Published 29 Jun 2026 in cs.AI | (2606.30383v1)

Abstract: A rapidly growing class of LLM agents is multi-party: the agent acts for a principal (who briefs it, sends follow-ups, and receives results) while also conversing in a separate channel with a counterparty whose interests may diverge (negotiating with a vendor, screening inbound requests, or mediating between employees). Here "help whoever you are talking to" is the wrong objective. The agent must stay loyal to the principal it represents without over-refusing the principal's own cooperative asks. We study this multi-party loyalty problem and contribute a measurement instrument, two mechanisms, and a structural lesson. PrincipalBench is a 75-item multi-turn benchmark with leak probes, dual judges, and an integrity-audit gate.
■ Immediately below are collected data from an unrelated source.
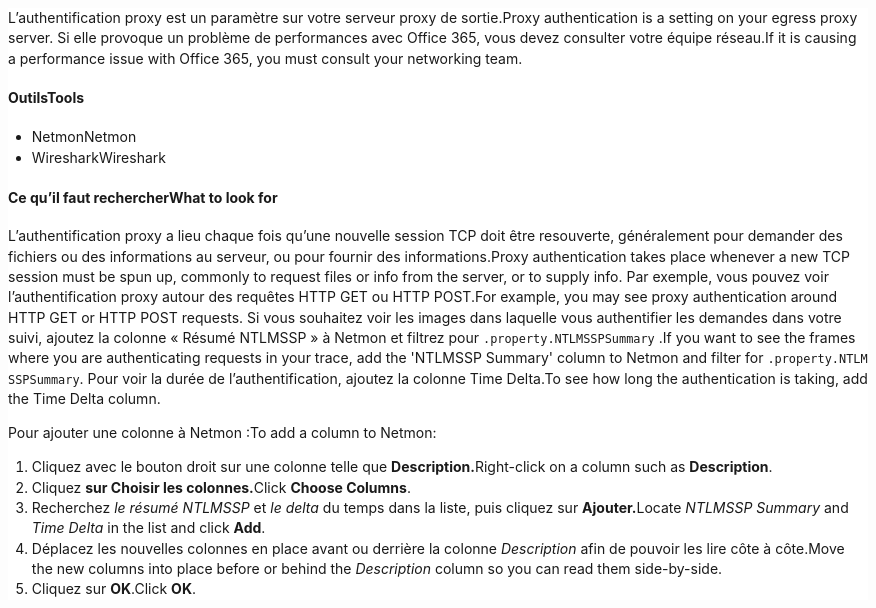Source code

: <span data-ttu-id="7c77e-384">L’authentification proxy est un paramètre sur votre serveur proxy de sortie.</span><span class="sxs-lookup"><span data-stu-id="7c77e-384">Proxy authentication is a setting on your egress proxy server.</span></span> <span data-ttu-id="7c77e-385">Si elle provoque un problème de performances avec Office 365, vous devez consulter votre équipe réseau.</span><span class="sxs-lookup"><span data-stu-id="7c77e-385">If it is causing a performance issue with Office 365, you must consult your networking team.</span></span>

#### <a name="tools"></a><span data-ttu-id="7c77e-386">Outils</span><span class="sxs-lookup"><span data-stu-id="7c77e-386">Tools</span></span>

- <span data-ttu-id="7c77e-387">Netmon</span><span class="sxs-lookup"><span data-stu-id="7c77e-387">Netmon</span></span>
- <span data-ttu-id="7c77e-388">Wireshark</span><span class="sxs-lookup"><span data-stu-id="7c77e-388">Wireshark</span></span>

#### <a name="what-to-look-for"></a><span data-ttu-id="7c77e-389">Ce qu’il faut rechercher</span><span class="sxs-lookup"><span data-stu-id="7c77e-389">What to look for</span></span>

<span data-ttu-id="7c77e-390">L’authentification proxy a lieu chaque fois qu’une nouvelle session TCP doit être resouverte, généralement pour demander des fichiers ou des informations au serveur, ou pour fournir des informations.</span><span class="sxs-lookup"><span data-stu-id="7c77e-390">Proxy authentication takes place whenever a new TCP session must be spun up, commonly to request files or info from the server, or to supply info.</span></span> <span data-ttu-id="7c77e-391">Par exemple, vous pouvez voir l’authentification proxy autour des requêtes HTTP GET ou HTTP POST.</span><span class="sxs-lookup"><span data-stu-id="7c77e-391">For example, you may see proxy authentication around HTTP GET or HTTP POST requests.</span></span> <span data-ttu-id="7c77e-392">Si vous souhaitez voir les images dans laquelle vous authentifier les demandes dans votre suivi, ajoutez la colonne « Résumé NTLMSSP » à Netmon et filtrez pour  `.property.NTLMSSPSummary` .</span><span class="sxs-lookup"><span data-stu-id="7c77e-392">If you want to see the frames where you are authenticating requests in your trace, add the 'NTLMSSP Summary' column to Netmon and filter for  `.property.NTLMSSPSummary`.</span></span> <span data-ttu-id="7c77e-393">Pour voir la durée de l’authentification, ajoutez la colonne Time Delta.</span><span class="sxs-lookup"><span data-stu-id="7c77e-393">To see how long the authentication is taking, add the Time Delta column.</span></span>

<span data-ttu-id="7c77e-394">Pour ajouter une colonne à Netmon :</span><span class="sxs-lookup"><span data-stu-id="7c77e-394">To add a column to Netmon:</span></span>

1. <span data-ttu-id="7c77e-395">Cliquez avec le bouton droit sur une colonne telle que **Description.**</span><span class="sxs-lookup"><span data-stu-id="7c77e-395">Right-click on a column such as **Description**.</span></span>
2. <span data-ttu-id="7c77e-396">Cliquez **sur Choisir les colonnes.**</span><span class="sxs-lookup"><span data-stu-id="7c77e-396">Click **Choose Columns**.</span></span>
3. <span data-ttu-id="7c77e-397">Recherchez _le résumé NTLMSSP_ et _le delta_ du temps dans la liste, puis cliquez sur **Ajouter.**</span><span class="sxs-lookup"><span data-stu-id="7c77e-397">Locate _NTLMSSP Summary_ and _Time Delta_ in the list and click **Add**.</span></span>
4. <span data-ttu-id="7c77e-398">Déplacez les nouvelles colonnes en place avant ou derrière la colonne _Description_ afin de pouvoir les lire côte à côte.</span><span class="sxs-lookup"><span data-stu-id="7c77e-398">Move the new columns into place before or behind the _Description_ column so you can read them side-by-side.</span></span>
5. <span data-ttu-id="7c77e-399">Cliquez sur **OK**.</span><span class="sxs-lookup"><span data-stu-id="7c77e-399">Click **OK**.</span></span>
Across 13 frontier subjects it exposes a sharp split (<=20% vs. 53.6-75.3% harm) invisible to single-turn safety evaluations: a selective cluster that declines adversarial probes while still following the principal's legitimate requests, and an over-refusing cluster that refuses broadly. (M1) A prompt-time loyalty scaffold (a fixed system prompt of seven prioritized rules, open-coded from 50+ failure trajectories) holds Claude-Sonnet to 19.4% harm and all nine selective subjects to <=20%. (M2) A per-token-KL distillation recipe transfers a prompted Qwen3-32B teacher into 8B Qwen3 and Llama-3.1 students, the strongest open-weight recipe we measure. (Lesson) Both mechanisms only move along a common leak/over-refusal trade-off rather than crossing it: improving one axis costs the other, and the jointly favorable outcome stays out of reach.